* **Exercise requirements**
Lines with "Position" in them are to be located in the listing below and copied.

* **Data to process**
———

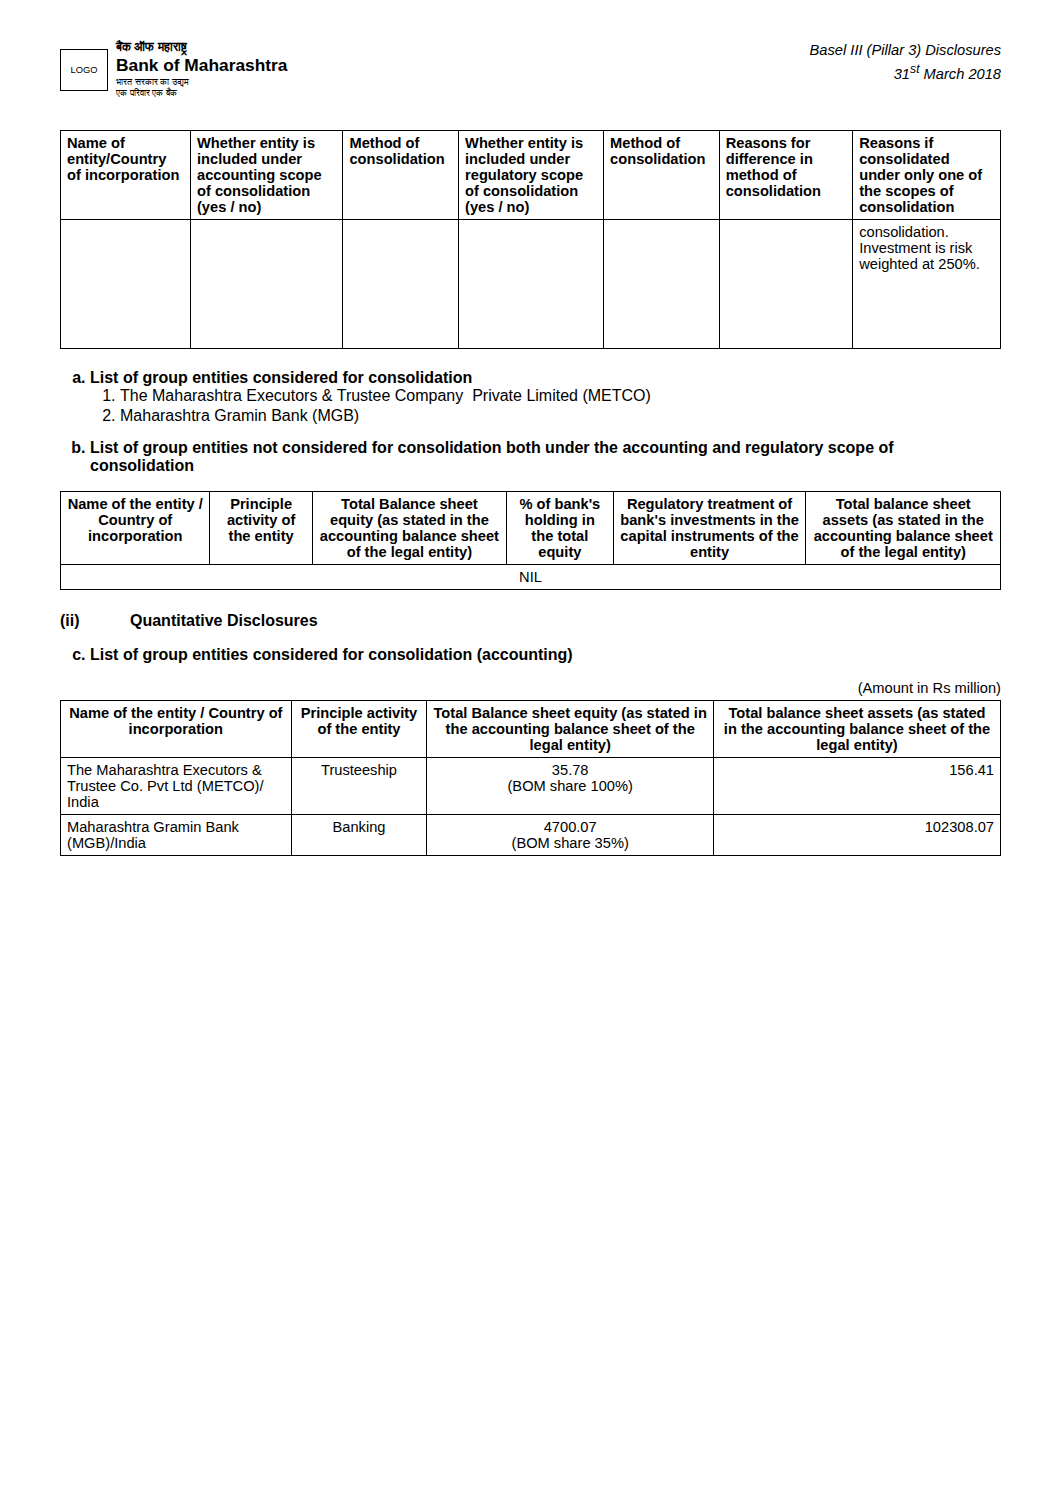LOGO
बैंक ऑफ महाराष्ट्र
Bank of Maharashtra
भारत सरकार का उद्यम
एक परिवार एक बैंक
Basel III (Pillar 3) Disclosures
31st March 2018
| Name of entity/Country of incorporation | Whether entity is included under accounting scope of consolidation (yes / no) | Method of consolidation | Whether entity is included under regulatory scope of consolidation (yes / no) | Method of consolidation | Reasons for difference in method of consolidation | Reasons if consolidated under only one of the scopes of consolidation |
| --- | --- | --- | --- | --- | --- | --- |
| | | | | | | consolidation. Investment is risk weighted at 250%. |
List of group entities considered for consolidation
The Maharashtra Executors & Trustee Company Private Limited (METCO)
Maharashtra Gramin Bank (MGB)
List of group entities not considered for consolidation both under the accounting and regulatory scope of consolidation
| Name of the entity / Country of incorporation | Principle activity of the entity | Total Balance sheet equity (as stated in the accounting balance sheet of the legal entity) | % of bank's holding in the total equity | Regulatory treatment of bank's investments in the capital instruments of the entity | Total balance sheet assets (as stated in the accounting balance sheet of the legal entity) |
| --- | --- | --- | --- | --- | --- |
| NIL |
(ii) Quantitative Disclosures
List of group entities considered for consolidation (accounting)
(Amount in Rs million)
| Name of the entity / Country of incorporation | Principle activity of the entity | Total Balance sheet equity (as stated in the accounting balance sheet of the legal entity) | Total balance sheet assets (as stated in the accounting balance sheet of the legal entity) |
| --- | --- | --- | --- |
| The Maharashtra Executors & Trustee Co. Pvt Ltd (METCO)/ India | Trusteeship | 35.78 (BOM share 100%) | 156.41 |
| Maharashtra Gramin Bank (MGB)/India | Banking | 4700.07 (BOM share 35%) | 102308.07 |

———

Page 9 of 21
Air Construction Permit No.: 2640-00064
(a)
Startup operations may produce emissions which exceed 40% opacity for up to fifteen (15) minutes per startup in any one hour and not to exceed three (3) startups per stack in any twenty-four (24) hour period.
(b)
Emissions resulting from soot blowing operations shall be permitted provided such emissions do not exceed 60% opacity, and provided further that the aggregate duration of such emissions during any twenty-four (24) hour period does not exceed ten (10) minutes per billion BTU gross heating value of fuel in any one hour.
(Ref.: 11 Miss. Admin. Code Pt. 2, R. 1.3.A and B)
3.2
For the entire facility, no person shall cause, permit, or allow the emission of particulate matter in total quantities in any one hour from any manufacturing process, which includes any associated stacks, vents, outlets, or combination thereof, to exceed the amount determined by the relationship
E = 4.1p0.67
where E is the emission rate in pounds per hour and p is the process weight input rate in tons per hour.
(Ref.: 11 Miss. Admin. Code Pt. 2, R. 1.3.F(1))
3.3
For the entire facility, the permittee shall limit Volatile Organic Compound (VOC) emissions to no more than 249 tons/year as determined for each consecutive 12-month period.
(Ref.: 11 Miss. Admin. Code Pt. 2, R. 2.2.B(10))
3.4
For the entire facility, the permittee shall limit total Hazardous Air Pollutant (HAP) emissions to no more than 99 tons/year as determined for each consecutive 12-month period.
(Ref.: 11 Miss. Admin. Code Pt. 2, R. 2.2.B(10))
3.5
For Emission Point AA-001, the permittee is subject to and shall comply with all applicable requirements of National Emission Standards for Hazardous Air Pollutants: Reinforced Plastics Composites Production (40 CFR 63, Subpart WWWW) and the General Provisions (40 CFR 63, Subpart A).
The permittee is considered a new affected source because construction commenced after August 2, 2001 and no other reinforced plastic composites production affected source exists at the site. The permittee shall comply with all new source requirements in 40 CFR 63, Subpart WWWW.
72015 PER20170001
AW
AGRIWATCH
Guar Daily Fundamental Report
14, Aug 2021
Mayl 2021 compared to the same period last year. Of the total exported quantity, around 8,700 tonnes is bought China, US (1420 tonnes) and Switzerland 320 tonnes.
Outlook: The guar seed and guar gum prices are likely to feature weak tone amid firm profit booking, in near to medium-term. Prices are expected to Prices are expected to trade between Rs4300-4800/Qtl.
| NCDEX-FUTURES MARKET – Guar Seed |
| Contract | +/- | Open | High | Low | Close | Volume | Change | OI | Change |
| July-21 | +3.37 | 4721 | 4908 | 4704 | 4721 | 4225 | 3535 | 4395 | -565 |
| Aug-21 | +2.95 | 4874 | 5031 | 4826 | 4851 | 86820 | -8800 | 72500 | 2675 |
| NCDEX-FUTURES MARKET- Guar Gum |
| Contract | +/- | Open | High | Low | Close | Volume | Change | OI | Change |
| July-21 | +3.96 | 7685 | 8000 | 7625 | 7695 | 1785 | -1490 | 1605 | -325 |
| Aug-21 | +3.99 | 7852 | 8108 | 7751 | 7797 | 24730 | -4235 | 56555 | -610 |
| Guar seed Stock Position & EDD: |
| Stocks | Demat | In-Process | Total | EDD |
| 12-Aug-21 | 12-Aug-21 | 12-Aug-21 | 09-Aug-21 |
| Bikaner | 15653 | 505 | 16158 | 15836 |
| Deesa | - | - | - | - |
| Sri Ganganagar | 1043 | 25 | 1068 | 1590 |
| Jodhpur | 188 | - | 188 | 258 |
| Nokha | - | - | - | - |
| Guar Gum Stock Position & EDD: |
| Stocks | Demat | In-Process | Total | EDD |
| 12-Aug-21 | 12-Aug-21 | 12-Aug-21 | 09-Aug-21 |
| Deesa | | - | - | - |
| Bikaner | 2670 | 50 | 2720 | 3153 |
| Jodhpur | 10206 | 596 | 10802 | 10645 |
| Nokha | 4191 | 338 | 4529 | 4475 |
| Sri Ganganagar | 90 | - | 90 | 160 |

———

* **Answer**
| Guar seed Stock Position & EDD: |
| Guar Gum Stock Position & EDD: |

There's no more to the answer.